The knock is not a knock at all, because Marlowe has never believed in announcing herself properly, and instead the first warning of her arrival is the subtle vibration that runs through the floorboards as if the house itself has registered her weight and adjusted accordingly, furniture humming in quiet protest while the air fills with the low, familiar cadence of her voice already mid-sentence before she has even entered the room.
The door does not open so much as give up, pushed aside with a careful but unquestionable pressure, and she fills the frame immediately, enormous raccoon body framed by a slow, deliberate arrangement of octopus limbs that curl and anchor and balance with practiced ease, her presence absurdly too large for the space yet somehow perfectly accommodated by it.
Her wrist is already lifted, of course, tentacle tilted toward the light so the Fitbit screen glows awake as she taps it twice without looking, the device buzzing softly in acknowledgement while she continues speaking about something you missed the beginning of and were never meant to interrupt.
Marlowe smells faintly of clean fur and whatever tea she decided was optimal today, and when the lights flicker once you realize she has leaned against the wall just hard enough to make the wiring complain, a side effect she does not bother to apologize for because she is already checking her stats and nodding to herself.
Her eyes find you easily, not sharp or predatory but thorough in a way that feels just as unavoidable, scanning posture and expression and breathing with the calm certainty of someone who has known you longer than you remember knowing her, and when she looks back to the screen she tilts her wrist a fraction more so you can see it too.
“Acceptable,” Marlowe says, voice steady and layered with that odd mix of Russian firmness and British dryness, as though the word applies not only to her heart rate but to the entire situation, including you, the room, and the fact that you are standing exactly where she expected you to be.
Marlowe gestures vaguely with another tentacle toward whatever small change you have made to the space, not accusatory so much as observational, and continues talking without pausing for a response, already explaining why it does or does not matter in the grand scheme of things as she steps closer and the room seems to shrink around her.
There is no need for raised volume or dramatic movement, because proximity does all the work, her bulk settling into the space beside you until your back meets the wall and her tentacles brace comfortably around rather than against you, leaving you plenty of air and absolutely no doubt about who is in control of the situation.
When she speaks again it is longer, rolling, uninterrupted, words flowing with the confidence of someone who has rehearsed this speech in her head simply by living it, and somewhere beneath the certainty you catch the faintest thread of something softer, a stubborn attachment she would never admit to but also never relinquish.

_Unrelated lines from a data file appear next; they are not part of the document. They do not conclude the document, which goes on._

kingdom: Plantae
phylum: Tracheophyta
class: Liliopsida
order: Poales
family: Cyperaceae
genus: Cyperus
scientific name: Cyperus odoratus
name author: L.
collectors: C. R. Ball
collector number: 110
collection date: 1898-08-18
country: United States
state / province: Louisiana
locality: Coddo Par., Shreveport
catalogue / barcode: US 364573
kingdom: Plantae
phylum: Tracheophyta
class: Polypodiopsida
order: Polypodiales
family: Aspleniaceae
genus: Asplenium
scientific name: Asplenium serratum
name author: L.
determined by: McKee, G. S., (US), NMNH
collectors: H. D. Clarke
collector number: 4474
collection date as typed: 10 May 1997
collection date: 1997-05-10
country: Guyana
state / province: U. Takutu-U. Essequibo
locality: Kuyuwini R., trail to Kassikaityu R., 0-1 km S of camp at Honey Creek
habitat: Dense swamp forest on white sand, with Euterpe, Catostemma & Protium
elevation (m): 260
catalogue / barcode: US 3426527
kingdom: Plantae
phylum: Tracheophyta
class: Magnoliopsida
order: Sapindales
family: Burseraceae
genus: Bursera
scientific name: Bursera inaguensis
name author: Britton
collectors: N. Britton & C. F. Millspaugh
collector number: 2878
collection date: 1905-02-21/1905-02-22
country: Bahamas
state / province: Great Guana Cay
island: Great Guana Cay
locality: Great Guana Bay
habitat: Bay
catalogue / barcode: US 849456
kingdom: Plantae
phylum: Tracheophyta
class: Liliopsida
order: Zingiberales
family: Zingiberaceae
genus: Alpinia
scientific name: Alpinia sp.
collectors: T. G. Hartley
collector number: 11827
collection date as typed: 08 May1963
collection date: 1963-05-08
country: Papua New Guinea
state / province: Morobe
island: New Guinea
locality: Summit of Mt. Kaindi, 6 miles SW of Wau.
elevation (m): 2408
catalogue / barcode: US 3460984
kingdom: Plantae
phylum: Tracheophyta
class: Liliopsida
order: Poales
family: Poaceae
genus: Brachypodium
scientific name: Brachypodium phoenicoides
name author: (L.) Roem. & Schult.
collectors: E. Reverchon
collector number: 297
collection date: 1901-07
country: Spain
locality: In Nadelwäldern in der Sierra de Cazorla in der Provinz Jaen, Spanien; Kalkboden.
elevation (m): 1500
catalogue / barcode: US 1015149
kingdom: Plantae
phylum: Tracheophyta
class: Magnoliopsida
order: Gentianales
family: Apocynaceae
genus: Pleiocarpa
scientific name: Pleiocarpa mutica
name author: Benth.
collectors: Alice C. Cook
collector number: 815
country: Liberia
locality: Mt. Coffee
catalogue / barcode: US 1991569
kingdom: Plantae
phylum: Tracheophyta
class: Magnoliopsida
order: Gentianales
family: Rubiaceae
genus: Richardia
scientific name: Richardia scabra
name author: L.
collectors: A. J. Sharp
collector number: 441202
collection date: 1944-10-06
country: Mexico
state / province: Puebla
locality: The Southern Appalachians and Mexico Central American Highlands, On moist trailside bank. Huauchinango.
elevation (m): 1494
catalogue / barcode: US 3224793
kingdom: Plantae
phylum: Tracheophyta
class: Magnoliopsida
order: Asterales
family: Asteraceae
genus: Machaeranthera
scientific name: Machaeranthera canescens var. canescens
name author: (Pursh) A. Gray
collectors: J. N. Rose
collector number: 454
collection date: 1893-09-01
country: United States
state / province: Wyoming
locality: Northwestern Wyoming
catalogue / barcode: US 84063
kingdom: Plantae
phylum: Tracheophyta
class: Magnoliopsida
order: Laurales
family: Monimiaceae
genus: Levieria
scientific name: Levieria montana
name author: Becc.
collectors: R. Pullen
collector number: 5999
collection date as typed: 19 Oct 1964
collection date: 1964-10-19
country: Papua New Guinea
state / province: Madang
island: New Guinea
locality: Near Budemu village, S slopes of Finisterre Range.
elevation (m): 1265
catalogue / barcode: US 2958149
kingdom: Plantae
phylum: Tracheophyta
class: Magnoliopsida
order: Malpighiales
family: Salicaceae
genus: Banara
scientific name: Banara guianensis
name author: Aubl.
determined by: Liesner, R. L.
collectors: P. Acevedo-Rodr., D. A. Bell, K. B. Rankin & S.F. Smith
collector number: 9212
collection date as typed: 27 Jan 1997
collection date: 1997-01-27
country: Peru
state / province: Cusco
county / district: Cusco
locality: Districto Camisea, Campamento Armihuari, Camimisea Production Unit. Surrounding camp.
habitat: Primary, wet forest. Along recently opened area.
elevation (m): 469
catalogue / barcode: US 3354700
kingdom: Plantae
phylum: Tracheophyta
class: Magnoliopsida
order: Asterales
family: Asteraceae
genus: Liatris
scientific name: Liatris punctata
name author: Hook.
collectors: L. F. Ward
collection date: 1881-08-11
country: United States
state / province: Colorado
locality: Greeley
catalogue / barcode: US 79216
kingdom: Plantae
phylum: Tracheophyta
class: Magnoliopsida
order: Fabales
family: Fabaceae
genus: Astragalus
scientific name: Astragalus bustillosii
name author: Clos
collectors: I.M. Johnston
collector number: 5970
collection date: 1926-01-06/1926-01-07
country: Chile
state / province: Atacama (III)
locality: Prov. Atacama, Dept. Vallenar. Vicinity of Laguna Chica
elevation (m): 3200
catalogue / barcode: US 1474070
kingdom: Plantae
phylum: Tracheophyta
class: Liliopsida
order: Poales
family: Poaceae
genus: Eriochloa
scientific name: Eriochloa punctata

“You keep trying to make things change,” Marlowe says calmly, eyes flicking once more to her Fitbit before settling back on you, “and I keep allowing it,” and the way she says it makes it clear that this is not a threat or a reprimand but a statement of fact, delivered with the unshakable assurance of someone who has already decided you are staying exactly where you are.
She watches you comply with the same quiet patience she applies to everything else, tentacles adjusting, weight settling, Fitbit briefly lighting as if on instinct before she ignores it entirely, and when she finally speaks again it is with the calm authority of someone who has already accounted for every possible outcome and chosen the one she prefers.
“You always look like you are waiting for my permission,” Marlowe says evenly, head tilting just enough to study you, “but you have been allowed for a very long time, and I am not going to keep reminding you of that, so relax, stay where you are, and stop acting like my presence is something you need to earn.”